Have you noticed any significant trends in the meetings industry in the wake of digital/mobile developments?

When I started out going to conferences (around six or seven years ago), sites like Slideshare were just starting up. Now they are pretty established and its so easy to share your presentations online. I’ve also noticed that (slowly and steadily) the quality of presentations by people have changed too, at least in the web development circles. People now have better designed presentations, and the way in which presentations are made have also undergoing change.  While most people still stick with Powerpoint and Keynote, we are also seeing a lot of people making their presentations using just web technologies.

Also, while people still exchange business cards, many have been quick to adopt to social media and nowadays just add each other on sites like LinkedIn, Facebook and Twitter. 

How would you like to see conferences change more in the future?

I would like greater diversity in the conferences I go to. A lot of the conferences you will go to, you’ll find the same set of people attending or organizing all the time. This happens all around the world, and sometimes feels like an echo chamber. I’d like more people from western countries to visit countries in the east and share their experiences and vice-versa. I’d like more hard core developers to attend design conferences and vice-versa. 
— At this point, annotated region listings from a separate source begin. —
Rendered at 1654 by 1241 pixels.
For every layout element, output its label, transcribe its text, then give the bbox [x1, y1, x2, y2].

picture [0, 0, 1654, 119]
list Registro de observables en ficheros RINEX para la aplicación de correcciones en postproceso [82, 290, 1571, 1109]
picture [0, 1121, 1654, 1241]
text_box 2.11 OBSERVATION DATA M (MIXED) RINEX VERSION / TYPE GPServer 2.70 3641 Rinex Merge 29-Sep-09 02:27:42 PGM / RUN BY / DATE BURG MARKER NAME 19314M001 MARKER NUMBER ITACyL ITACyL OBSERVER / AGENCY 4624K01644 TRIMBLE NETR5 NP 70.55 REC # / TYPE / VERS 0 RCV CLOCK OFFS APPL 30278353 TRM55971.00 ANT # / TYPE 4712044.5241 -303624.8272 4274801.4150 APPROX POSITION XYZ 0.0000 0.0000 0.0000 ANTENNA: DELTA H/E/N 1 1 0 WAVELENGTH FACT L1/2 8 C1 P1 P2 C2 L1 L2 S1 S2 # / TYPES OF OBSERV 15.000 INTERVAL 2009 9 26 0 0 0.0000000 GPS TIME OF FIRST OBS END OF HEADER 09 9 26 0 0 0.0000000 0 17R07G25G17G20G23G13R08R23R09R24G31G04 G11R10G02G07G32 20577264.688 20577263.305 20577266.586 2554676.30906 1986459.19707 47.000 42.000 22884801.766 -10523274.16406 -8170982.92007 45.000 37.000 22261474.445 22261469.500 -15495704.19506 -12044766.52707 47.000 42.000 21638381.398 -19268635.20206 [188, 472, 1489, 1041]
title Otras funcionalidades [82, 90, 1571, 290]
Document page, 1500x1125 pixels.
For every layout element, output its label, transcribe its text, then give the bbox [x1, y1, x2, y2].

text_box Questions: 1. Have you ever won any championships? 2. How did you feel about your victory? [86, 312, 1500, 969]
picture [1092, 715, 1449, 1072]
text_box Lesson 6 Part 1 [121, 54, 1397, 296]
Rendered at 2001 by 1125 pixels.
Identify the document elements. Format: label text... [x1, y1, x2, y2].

As such, I’d like to shake things up so that more people are exposed to experiences and people outside their comfort zone. I think this will enable conferences to have a richer experience and audiences will have a great take-away at the end of an event.

As a speaker, what do you feel you need right now to strengthen your profile in the conference world? Tools, technology, network, etc.?

There are plenty of tools right now, but they are all distributed. To share videos, you need something like youtube or vimeo. To share slides, Slideshare or Speakerdeck. To keep in touch with people you meet, you need to keep track of Twitter, Facebook, LinkedIn and of course, stay on top of your business cards. Keeping track of all of it is hard sometimes, which is why I appreciate what Conferize is doing!

Any conference nightmares?

Not really, though I’ve seen some poorly organized conferences which came close to being one! As a speaker, you need to do your part to be organized too, like being on time and staying within your time limit. 

Advice to aspiring speakers?

The topics you speak the best about are the ones which you feel passionate or excited about. So find out what those are, and share your knowledge. Also, your slides should be an enhancement, but the main focus should always be on you and what you say. Avoid putting a lot of items on a single slide, and try to rehearse your presentation at least twice (keeping in mind your time limit) before you go on stage.

Anything you’d like to add?

There has been no better time to be a speaker than now. We have so many different avenues to share your knowledge, to connect with people, and to explore different topics than ever before. Communication is at the heart of progress – so go ahead, share your passions, be a speaker!